Big-Star photo 3 What is certain is that a few Bell/Chilton compositions found their way onto Radio City but didn’t credit Bell for his contribution.

“I know that there were songs that he and Alex wrote together – probably Back of a Car was one of them – and when Chris separated from the band, it was like Chris didn’t want to have his name on those songs,” Stephens recalls. “So I think he and Alex kind of divided up the songs they had co-written – Alex took a couple and Chris took a couple – and put their own names on them.”
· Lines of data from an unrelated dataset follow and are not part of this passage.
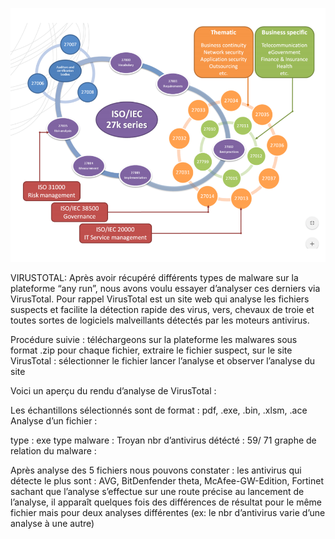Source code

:   
![image](Tools_Legal_Utilisation\VirusTotal\Capture2.PNG)

VIRUSTOTAL:
Après avoir récupéré différents types de malware sur la plateforme “any run”, nous avons voulu essayer d’analyser ces derniers via VirusTotal.
Pour rappel VirusTotal est un site web qui analyse les fichiers suspects et facilite la détection rapide des virus, vers, chevaux de troie et toutes sortes de logiciels malveillants détectés par les moteurs antivirus.

Procédure suivie :
téléchargeons sur la plateforme les malwares sous format .zip
pour chaque fichier, extraire le fichier suspect,
sur le site VirusTotal : sélectionner le fichier 
lancer l’analyse et observer l’analyse du site

Voici un aperçu du rendu d’analyse de VirusTotal :


Les échantillons sélectionnés sont de format : pdf, .exe, .bin, .xlsm, .ace
Analyse d’un fichier : 


type : exe
type malware : Troyan
nbr d’antivirus détécté : 59/ 71
graphe de relation du malware :





Après analyse des 5 fichiers nous pouvons constater :
les antivirus qui détecte le plus sont : AVG, BitDenfender theta, McAfee-GW-Edition, Fortinet
sachant que l’analyse s’effectue sur une route précise au lancement de l’analyse, il apparaît quelques fois des différences de résultat pour le même fichier mais pour deux analyses différentes (ex: le nbr d’antivirus varie d’une analyse à une autre)

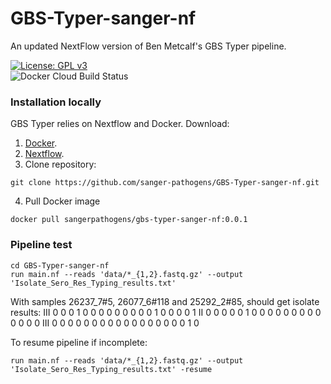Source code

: # GBS-Typer-sanger-nf
An updated NextFlow version of Ben Metcalf's GBS Typer pipeline.

[![License: GPL v3](https://img.shields.io/badge/License-GPL%20v3-brightgreen.svg)](https://github.com/sanger-pathogens/GBS-Typer-sanger-nf/blob/master/LICENSE)   
![Docker Cloud Build Status](https://img.shields.io/docker/cloud/build/sangerpathogens/gbs-typer-sanger-nf)   

### Installation locally
GBS Typer relies on Nextflow and Docker.
Download:
1. [Docker](https://www.docker.com/).
2. [Nextflow](https://www.nextflow.io/).
3. Clone repository:
```
git clone https://github.com/sanger-pathogens/GBS-Typer-sanger-nf.git
```
4. Pull Docker image
```
docker pull sangerpathogens/gbs-typer-sanger-nf:0.0.1
```

### Pipeline test
```
cd GBS-Typer-sanger-nf
run main.nf --reads 'data/*_{1,2}.fastq.gz' --output 'Isolate_Sero_Res_Typing_results.txt'
```
With samples 26237_7#5, 26077_6#118 and 25292_2#85, should get isolate results:
III	0	0	0	1	0	0	0	0	0	0	0	0	0	1	0	0	0	0	1
II	0	0	0	0	0	1	0	0	0	0	0	0	0	0	0	0	0	0	0
III	0	0	0	0	0	0	0	0	0	0	0	0	0	0	0	0	0	1	0

To resume pipeline if incomplete:
```
run main.nf --reads 'data/*_{1,2}.fastq.gz' --output 'Isolate_Sero_Res_Typing_results.txt' -resume
```
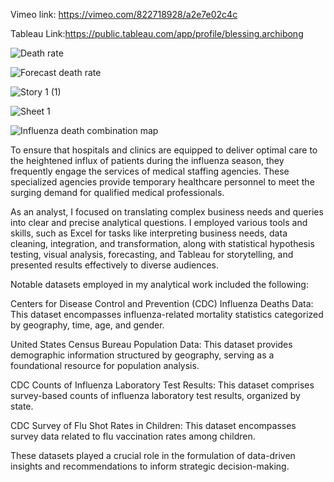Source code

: 

Vimeo link: https://vimeo.com/822718928/a2e7e02c4c

Tableau Link:https://public.tableau.com/app/profile/blessing.archibong

![Death rate](https://github.com/barchibong/Preparing-for-flu-season/assets/144898284/e6208159-a7ce-4acd-8942-c04f68d8cbdf)

![Forecast death rate](https://github.com/barchibong/Preparing-for-flu-season/assets/144898284/51ab3d85-c8db-48a4-b79d-0c2f27425e5b)

![Story 1 (1)](https://github.com/barchibong/Preparing-for-flu-season/assets/144898284/89c09bc0-75e5-4a19-8943-49afbbaf5403)

![Sheet 1](https://github.com/barchibong/Preparing-for-flu-season/assets/144898284/e8953abc-367d-4388-8795-969bc88958dc)

![Influenza death combination map](https://github.com/barchibong/Preparing-for-flu-season/assets/144898284/fbd8904a-c89f-47e7-b129-6025addbe4c4)



To ensure that hospitals and clinics are equipped to deliver optimal care to the heightened influx of patients during the influenza season, they frequently engage the services of medical staffing agencies. These specialized agencies provide temporary healthcare personnel to meet the surging demand for qualified medical professionals.

As an analyst, I focused on translating complex business needs and queries into clear and precise analytical questions. I employed various tools and skills, such as Excel for tasks like interpreting business needs, data cleaning, integration, and transformation, along with statistical hypothesis testing, visual analysis, forecasting, and Tableau for storytelling, and presented results effectively to diverse audiences.

Notable datasets employed in my analytical work included the following:

Centers for Disease Control and Prevention (CDC) Influenza Deaths Data: This dataset encompasses influenza-related mortality statistics categorized by geography, time, age, and gender.

United States Census Bureau Population Data: This dataset provides demographic information structured by geography, serving as a foundational resource for population analysis.

CDC Counts of Influenza Laboratory Test Results: This dataset comprises survey-based counts of influenza laboratory test results, organized by state.

CDC Survey of Flu Shot Rates in Children: This dataset encompasses survey data related to flu vaccination rates among children.

These datasets played a crucial role in the formulation of data-driven insights and recommendations to inform strategic decision-making.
Beyond the band’s considerable abilities as performers and songwriters, the pairing of Alex Chilton and Chris Bell tapped Big Star into a vein of melancholy that defines their best work and sets them apart from their imitators. Chilton and Jody Stephens followed it for two more albums until Big Star finally collapsed, but the undercurrent of pure sadness was at its most perfect with Chris Bell on hand for #1 Record.

2 comments:

  1. I'd be very interested to find out the full extent of Bell's contribution to Radio City. "O My Soul" always struck me as one of his... The arrangements if not the production, that is. A Bell-produced/co-written Radio City is one of the great What If's in rock n roll (as far as I'm concerned).

    Would love to read your take on the new deluxe reissue of I Am The Cosmos.

    ReplyDelete
  2. Thanks again, DZ. There is a degree of mystery about Chris Bell's involvement on the second album. I think you're right about O My Soul. When I interviewed Ken Stringfellow about Big Star years ago, he said he thought O My Soul had Bell's fingerprints on it, especially the melody of the "You're really a nice girl..." part.

    I haven't heard the new Cosmos yet, but I'm sure I'll get to it soon. So sad that he put so much effort into recoordings that went largely unnoticed until years after he passed.